Actually, the motto should read, “Practice makes better,” because I don’t care if sex is perfect, but I’ll sure do my damnedest to make it as hot as possible. Practice in this context is not about enforcing unpleasant regiments out of fear that you’ll fail some sexual test. Practice is about accessing more freedom and pleasure, not less.

Sex can be best described as a kind of amazing connection and communication. Doesn’t it make sense that it may take some time, effort and practice to learn the language? Of course it does. And how about those study labs? “Oh, dang! I gotta study up for that ‘oral exam’ on Friday night!” Therefore, for those of you who would actually like an activity to practice (not to mention those of you who really sprout wood from being told what to do), here are some fun exercises to try:

Bookstore. Go to your biggest local bookstore and park yourself in front of the sexuality section for at least 20 minutes. Confidently pull out every manual and picture book and examine them thoroughly. No huddling in the corner. You have absolutely nothing to be ashamed of. After a few minutes, you’ll get a kick out of the passersby. Some of them will actually look on with envy.
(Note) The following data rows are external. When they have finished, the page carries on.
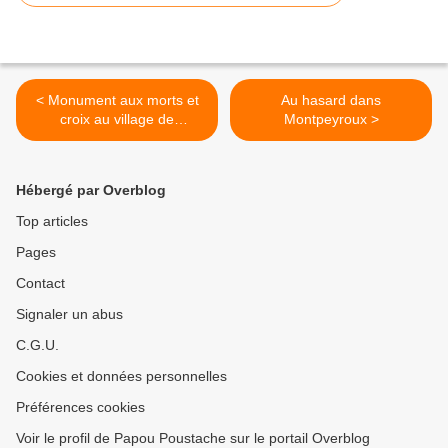
< Monument aux morts et
Au hasard dans
croix au village de
Montpeyroux >
Montpeyroux
Hébergé par Overblog
Top articles
Pages
Contact
Signaler un abus
C.G.U.
Cookies et données personnelles
Préférences cookies
Voir le profil de Papou Poustache sur le portail Overblog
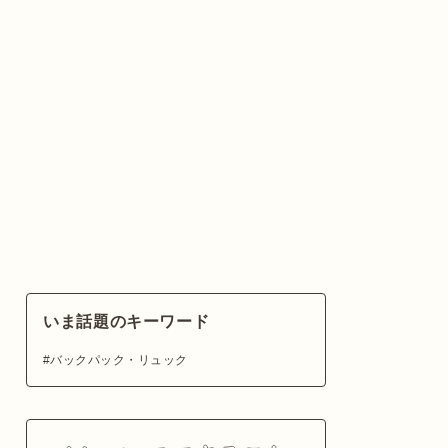
いま話題のキーワード
バックパック・リュック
Mirror. Completely undress before a full-length mirror and thoroughly examine every detail of your body with your hands as well as your eyes. Let the experience take its own course, but take ample time with the rest of your body before you jump to the genitals. This is more about acceptance than it is about getting off. So a really bold step would be to occasionally look yourself in the eye and say out loud, phrases like, “I love you. I accept you. You are a beautiful and sexy person.”

Your 15 minutes. This one is for two or more loved ones. Each person gets 15 minutes to tell in detail his/her most favorite way to experience sex. The listener(s) will in no way show any negative or positive responses—no body language and no interrupting. The speaker’s challenge is detailed vulnerability. The listener’s challenge is focused hearing. When everyone has had a turn, gently share your insights from both, hearing and talking.

So I suppose all of this can be summed up in another adage, “Know thyself.” Plain and simple, the more you understand the nuances of your own sexual pleasuring, the better you are at enjoying it, not to mention the more you can communicate this enjoyment to a partner. It seems to be a win/win arrangement to me!